Dr. Julie Edmunds, a program director at the SERVE Center at UNCG, conducts research and evaluation on issues related to the transition to college. She has been Principal Investigator of a 12-year longitudinal experimental study investigating the impact of the Early College High School model on student outcomes. She is also principal investigator for evaluations of four large federal grants seeking to apply early college principles to traditional high schools and is leading an experimental evaluation of a federally-funded effort to redesign online courses in a community college. All of her impact studies incorporate qualitative and descriptive components that explore why changes are happening.
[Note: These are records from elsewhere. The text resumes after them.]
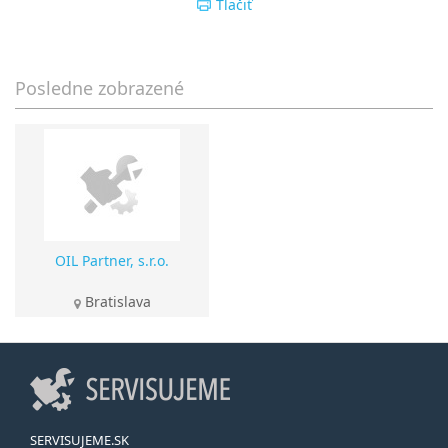
Tlačiť
Posledne zobrazené
OIL Partner, s.r.o.
Bratislava
SERVISUJEME.SK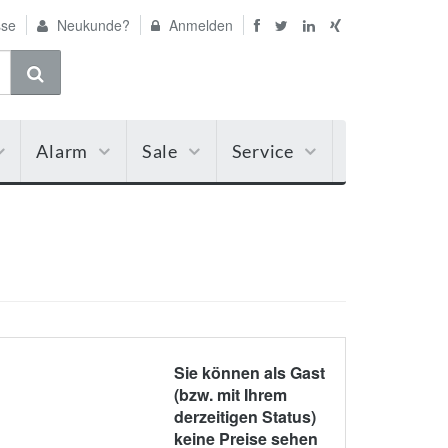
se
Neukunde?
Anmelden
Alarm
Sale
Service
Sie können als Gast
(bzw. mit Ihrem
derzeitigen Status)
keine Preise sehen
Her evaluations are informed by previous work as an educator and as a federal policymaker. Dr. Edmunds has a Ph.D. in Education from the University of North Carolina at Chapel Hill, a M.Ed. in Elementary Education from UNC at Greensboro and a BA in History from Yale University.

Dora Gicheva
UNC Greensboro

An associate professor of economics at UNC Greensboro, Dr. Dora Gicheva is an applied microeconomist who works in the areas of labor and education economics. She has published peer reviewed journal articles examining the ways in which students pay for postsecondary education, as well as the impacts of government policies related to higher education financing. She has extensive training in econometric methods and has taught econometrics at the graduate and undergraduate levels. Dr. Gicheva received her Ph.D. in Economics from Yale University.

Steve Hemelt
UNC-Chapel Hill

Steven Hemelt is an assistant professor of public policy at the University of North Carolina at Chapel Hill, a research fellow at the Institute for the Study of Labor (IZA), and a senior researcher with the National Center for the Analysis of Longitudinal Data in Education Research (CALDER). His primary fields of interest are the economics of education, education policy, labor economics, and program evaluation. His current research focuses on transitions from high school to college, postsecondary costs and cost drivers, and student success in higher education. Hemelt’s work has appeared in economics, public policy, and education journals and been funded by the Institute of Education Sciences (IES), the Spencer, Smith Richardson, W.T. Grant, and Walton Family foundations, and the W.E. Upjohn Institute for Employment Research. Hemelt holds bachelor’s degrees in economics and Spanish, a master’s degree in economic policy analysis, and a Ph.D. in Public Policy from the University of Maryland, Baltimore County (UMBC). Prior to joining the faculty at UNC-CH, Hemelt was a postdoctoral research fellow at the Gerald R. Ford School of Public Policy at the University of Michigan.

Carl Westine
UNC Charlotte

Dr. Carl Westine is an assistant professor in the Department of Educational Leadership at UNC Charlotte. Dr. Westine teaches research and program evaluation courses for the various graduate programs in the Cato College of Education including the Ph.D. in Educational Research, Measurement, and Evaluation program. Dr. Westine is a 2014 graduate of the interdisciplinary Ph.D. in Evaluation program at Western Michigan University. His methodological research focuses on improving efficiency in the design of educational evaluations. He accomplishes this by leveraging data from large-scale evaluations, as well as state-wide and national longitudinal data sets to estimate design parameters necessary in power analyses for experimental evaluations. He also engages in research on evaluation theories, models, and practice. Dr. Westine is actively engaged in the American Evaluation Association and is presently co-chair of the Design and Analysis of Experiments Topical Interest Group.